# ABOUT THIS TASK:
Report each line of the entries that contains the word "cable", copied in full.

# DATA LISTING:
BEGIN
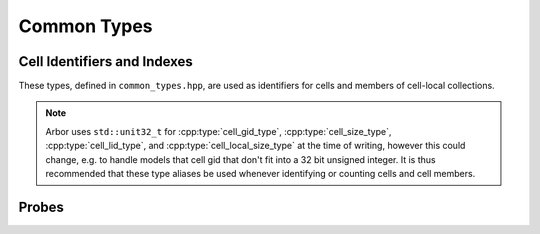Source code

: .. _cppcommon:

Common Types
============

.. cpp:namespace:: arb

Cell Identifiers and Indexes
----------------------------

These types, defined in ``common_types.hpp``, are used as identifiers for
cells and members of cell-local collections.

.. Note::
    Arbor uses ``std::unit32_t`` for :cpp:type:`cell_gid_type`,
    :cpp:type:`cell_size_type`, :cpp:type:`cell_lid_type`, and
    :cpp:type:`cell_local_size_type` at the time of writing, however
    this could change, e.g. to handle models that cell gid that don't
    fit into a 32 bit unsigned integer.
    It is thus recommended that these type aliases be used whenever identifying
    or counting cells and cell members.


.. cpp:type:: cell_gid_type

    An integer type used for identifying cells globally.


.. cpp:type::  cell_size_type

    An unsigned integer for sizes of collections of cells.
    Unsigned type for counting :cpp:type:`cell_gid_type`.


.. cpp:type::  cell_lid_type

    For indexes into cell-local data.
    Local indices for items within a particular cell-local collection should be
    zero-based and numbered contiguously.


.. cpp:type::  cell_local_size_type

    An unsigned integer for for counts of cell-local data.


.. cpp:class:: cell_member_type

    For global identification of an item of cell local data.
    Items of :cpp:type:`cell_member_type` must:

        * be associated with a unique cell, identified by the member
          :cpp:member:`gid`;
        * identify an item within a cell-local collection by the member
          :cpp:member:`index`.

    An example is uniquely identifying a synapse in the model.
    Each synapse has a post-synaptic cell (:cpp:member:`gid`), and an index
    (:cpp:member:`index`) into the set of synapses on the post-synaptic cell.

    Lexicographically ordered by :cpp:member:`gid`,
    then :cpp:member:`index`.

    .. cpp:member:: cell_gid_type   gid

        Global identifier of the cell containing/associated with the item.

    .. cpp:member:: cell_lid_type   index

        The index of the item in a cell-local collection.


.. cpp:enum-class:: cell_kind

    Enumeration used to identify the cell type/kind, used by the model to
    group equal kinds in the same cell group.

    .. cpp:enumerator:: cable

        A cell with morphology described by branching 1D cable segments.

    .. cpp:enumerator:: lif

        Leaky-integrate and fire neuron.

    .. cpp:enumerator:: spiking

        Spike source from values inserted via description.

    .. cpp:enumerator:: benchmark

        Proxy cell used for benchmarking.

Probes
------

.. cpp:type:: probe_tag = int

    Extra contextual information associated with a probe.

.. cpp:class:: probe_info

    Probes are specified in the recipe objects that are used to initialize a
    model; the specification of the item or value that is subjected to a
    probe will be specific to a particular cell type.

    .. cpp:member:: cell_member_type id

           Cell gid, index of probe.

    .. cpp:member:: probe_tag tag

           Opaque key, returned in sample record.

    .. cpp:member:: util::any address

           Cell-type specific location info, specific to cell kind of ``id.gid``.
END
BEGIN
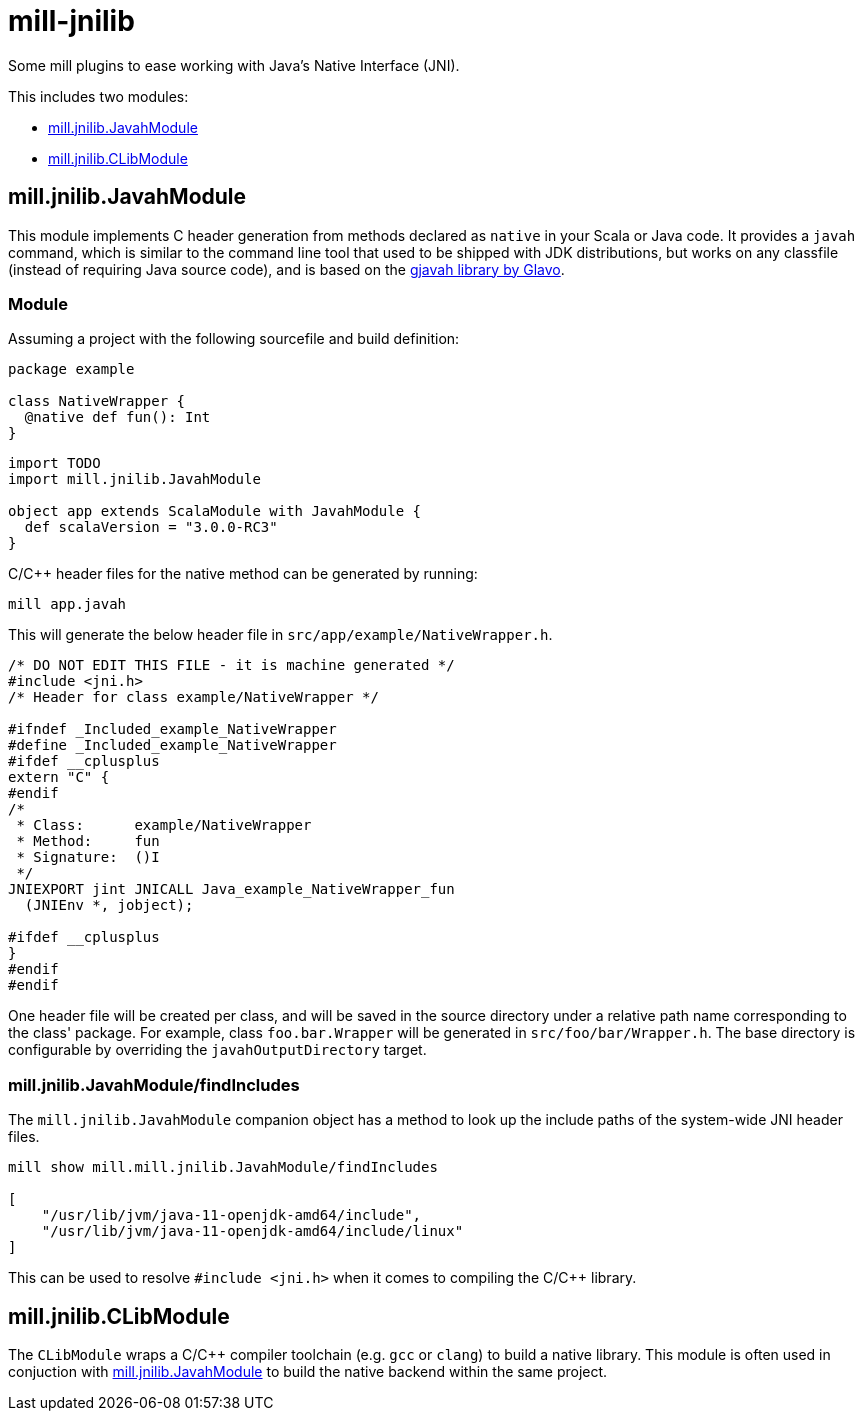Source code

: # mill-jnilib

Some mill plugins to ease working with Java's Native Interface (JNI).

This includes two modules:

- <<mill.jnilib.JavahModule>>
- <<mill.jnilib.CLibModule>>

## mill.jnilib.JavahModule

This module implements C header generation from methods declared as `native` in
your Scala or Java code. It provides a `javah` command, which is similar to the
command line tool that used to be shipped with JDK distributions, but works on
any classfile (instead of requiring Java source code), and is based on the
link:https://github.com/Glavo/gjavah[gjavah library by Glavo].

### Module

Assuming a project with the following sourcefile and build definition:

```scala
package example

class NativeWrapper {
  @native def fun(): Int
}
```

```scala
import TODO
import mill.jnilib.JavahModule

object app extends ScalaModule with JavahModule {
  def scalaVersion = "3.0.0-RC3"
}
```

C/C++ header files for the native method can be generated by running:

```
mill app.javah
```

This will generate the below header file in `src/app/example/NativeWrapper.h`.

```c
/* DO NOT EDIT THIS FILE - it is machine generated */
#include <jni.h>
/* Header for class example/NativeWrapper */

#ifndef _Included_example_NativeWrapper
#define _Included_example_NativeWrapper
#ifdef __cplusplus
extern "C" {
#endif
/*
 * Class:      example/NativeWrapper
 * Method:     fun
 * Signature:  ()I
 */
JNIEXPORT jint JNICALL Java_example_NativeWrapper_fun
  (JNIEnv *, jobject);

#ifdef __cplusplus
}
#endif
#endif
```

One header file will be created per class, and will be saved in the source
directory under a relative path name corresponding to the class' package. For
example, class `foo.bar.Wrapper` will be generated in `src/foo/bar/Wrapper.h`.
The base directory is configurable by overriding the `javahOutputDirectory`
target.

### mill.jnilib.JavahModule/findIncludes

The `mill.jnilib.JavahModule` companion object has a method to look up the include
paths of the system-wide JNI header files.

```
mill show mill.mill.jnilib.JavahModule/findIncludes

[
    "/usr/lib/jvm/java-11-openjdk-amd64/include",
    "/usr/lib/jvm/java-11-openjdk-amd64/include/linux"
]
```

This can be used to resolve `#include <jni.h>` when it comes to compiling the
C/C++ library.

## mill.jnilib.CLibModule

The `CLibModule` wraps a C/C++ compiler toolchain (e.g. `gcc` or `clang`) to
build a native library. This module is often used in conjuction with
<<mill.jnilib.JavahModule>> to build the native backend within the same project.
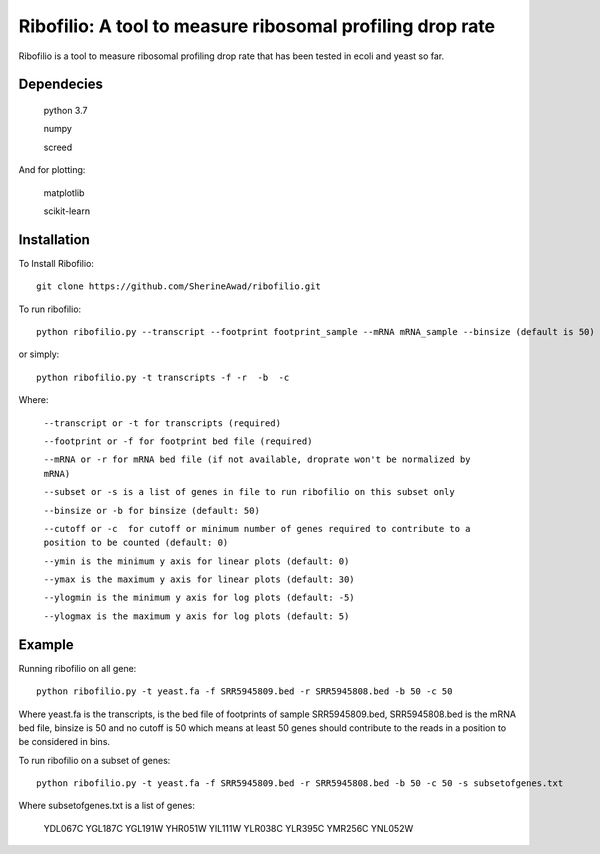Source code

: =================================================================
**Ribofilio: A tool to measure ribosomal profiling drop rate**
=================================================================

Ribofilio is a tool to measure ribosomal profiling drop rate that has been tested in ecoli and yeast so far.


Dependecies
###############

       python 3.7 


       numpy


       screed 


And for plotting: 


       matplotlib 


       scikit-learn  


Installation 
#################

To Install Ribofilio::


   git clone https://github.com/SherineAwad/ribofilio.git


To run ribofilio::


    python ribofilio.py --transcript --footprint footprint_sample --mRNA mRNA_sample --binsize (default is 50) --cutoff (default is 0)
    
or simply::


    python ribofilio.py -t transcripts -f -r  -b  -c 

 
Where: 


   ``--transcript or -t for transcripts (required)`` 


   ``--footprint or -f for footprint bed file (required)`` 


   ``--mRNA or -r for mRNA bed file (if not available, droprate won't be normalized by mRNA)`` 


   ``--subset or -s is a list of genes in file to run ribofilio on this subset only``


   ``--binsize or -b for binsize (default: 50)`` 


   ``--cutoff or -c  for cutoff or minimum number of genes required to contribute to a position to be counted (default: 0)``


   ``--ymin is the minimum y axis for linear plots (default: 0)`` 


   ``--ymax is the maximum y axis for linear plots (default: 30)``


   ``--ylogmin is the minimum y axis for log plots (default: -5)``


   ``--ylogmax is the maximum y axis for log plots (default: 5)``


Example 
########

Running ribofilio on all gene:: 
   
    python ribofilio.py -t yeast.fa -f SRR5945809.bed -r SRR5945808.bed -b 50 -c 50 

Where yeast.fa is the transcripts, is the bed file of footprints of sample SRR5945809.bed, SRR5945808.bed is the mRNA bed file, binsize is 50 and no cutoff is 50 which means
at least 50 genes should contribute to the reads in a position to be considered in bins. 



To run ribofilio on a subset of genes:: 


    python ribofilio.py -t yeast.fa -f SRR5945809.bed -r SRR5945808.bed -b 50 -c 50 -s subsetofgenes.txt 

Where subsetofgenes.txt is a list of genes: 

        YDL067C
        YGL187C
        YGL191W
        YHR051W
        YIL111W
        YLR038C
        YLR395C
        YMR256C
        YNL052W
END
BEGIN
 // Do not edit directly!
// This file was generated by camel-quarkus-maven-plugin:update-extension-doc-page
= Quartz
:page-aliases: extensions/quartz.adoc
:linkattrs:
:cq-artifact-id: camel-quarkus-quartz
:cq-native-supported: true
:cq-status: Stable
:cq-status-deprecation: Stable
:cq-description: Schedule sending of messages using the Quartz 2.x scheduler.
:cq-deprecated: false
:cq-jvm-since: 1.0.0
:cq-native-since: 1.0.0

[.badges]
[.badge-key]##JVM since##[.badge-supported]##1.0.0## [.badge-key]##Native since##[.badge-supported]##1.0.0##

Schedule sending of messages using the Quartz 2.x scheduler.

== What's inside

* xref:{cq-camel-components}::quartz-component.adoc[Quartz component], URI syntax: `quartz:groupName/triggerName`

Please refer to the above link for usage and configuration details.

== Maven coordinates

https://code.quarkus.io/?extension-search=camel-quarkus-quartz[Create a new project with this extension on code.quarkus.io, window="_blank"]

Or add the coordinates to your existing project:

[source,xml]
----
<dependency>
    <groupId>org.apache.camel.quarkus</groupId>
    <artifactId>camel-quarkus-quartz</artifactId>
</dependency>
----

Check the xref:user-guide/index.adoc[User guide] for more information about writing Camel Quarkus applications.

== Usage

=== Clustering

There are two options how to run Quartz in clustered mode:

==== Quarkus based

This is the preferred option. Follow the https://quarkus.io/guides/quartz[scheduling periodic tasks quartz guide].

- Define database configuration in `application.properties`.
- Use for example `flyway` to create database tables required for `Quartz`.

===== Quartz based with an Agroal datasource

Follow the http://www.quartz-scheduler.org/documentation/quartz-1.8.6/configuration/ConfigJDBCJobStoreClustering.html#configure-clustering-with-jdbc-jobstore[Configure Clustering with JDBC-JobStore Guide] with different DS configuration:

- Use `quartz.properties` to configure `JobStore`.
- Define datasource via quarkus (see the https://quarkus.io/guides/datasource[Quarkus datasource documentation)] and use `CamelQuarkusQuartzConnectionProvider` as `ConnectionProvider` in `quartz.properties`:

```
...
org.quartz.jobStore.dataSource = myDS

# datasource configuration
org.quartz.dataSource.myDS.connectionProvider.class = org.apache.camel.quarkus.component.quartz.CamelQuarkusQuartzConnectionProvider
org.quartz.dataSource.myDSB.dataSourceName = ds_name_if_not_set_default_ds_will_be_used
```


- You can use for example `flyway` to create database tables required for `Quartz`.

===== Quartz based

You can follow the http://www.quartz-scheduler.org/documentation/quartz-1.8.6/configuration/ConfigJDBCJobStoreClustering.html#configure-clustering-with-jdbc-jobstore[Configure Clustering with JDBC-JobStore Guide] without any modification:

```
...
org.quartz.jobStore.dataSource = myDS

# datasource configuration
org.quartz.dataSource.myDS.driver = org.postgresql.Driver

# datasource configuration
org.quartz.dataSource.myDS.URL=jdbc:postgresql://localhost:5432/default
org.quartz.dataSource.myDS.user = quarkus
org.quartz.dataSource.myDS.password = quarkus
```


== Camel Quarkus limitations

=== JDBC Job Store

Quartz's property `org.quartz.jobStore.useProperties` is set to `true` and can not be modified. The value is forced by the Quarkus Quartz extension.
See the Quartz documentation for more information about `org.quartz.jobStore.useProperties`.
END
# FINAL ANSWER:
    .. cpp:enumerator:: cable
        A cell with morphology described by branching 1D cable segments.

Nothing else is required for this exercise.